YOUR OBJECTIVE :: Without copying any picture, transcribe exactly the lines of the data below from the one containing "- Servicing of Office Chairs" through the one containing "Watch our Copilot webinar on demand.".

Saved entries

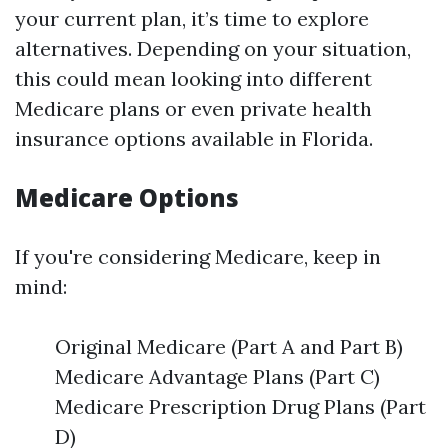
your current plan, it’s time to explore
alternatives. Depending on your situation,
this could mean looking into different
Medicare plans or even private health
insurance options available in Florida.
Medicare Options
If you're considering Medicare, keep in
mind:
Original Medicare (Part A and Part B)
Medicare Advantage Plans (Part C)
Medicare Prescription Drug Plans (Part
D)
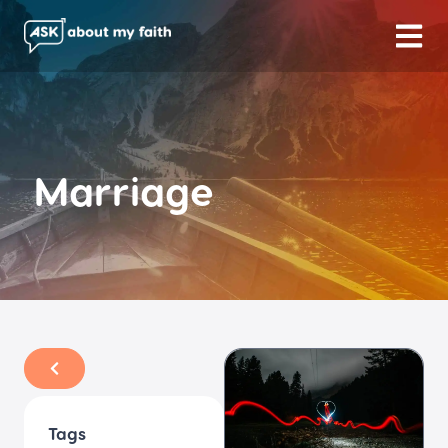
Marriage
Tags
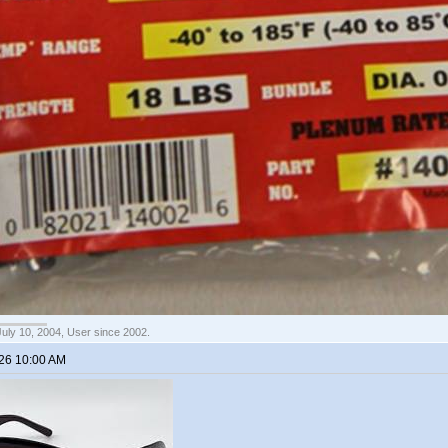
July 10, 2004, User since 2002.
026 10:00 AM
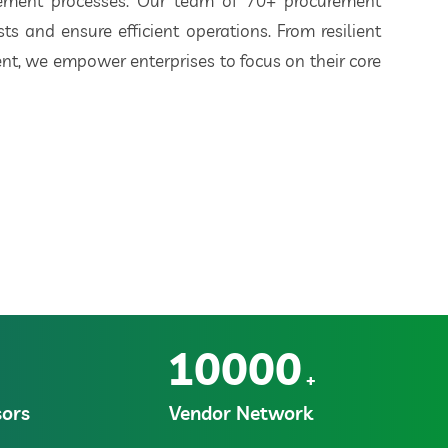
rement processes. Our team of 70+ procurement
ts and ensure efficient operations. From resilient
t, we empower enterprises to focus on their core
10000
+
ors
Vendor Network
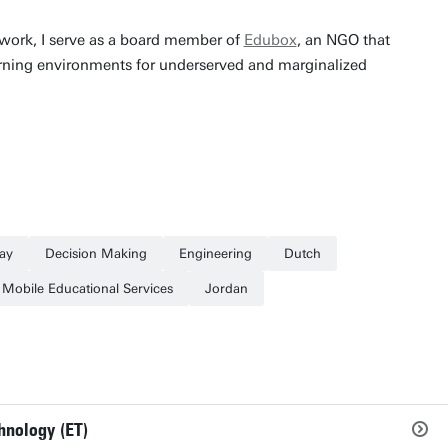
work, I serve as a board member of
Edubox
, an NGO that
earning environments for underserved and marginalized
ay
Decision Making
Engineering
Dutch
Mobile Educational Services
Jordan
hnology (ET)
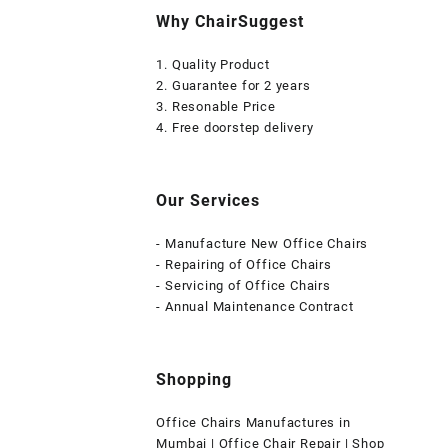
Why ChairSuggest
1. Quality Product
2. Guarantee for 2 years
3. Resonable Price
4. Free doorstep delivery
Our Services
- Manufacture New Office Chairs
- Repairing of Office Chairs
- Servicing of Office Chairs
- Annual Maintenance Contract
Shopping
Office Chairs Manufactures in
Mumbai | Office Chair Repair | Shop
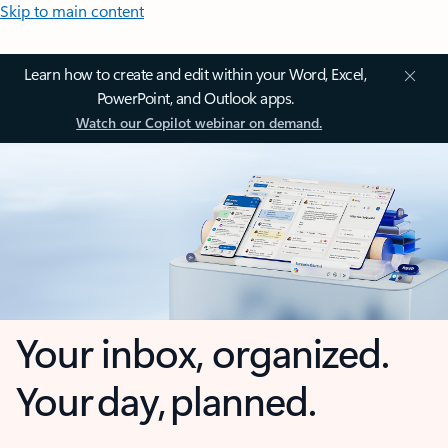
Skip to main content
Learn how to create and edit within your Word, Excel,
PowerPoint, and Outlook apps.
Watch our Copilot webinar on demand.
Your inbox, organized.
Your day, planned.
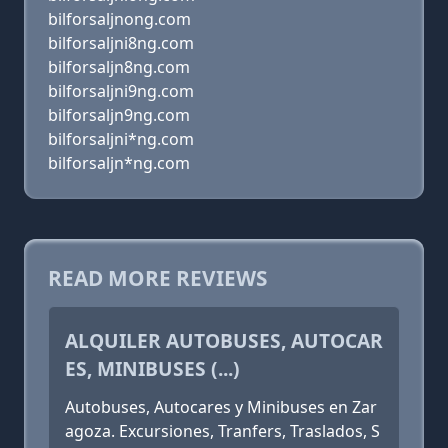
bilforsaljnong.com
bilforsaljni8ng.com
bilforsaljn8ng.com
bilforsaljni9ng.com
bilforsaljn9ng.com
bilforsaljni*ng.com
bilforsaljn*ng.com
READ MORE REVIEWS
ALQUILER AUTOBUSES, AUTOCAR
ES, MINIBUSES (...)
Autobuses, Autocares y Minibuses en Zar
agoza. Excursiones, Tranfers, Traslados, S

SOLUTION TO THE EXERCISE ::
- Servicing of Office Chairs
- Annual Maintenance Contract
Shopping
Office Chairs Manufactures in
Mumbai | Office Chair Repair | Shop
Skip to main content
Learn how to create and edit within your Word, Excel,
PowerPoint, and Outlook apps.
Watch our Copilot webinar on demand.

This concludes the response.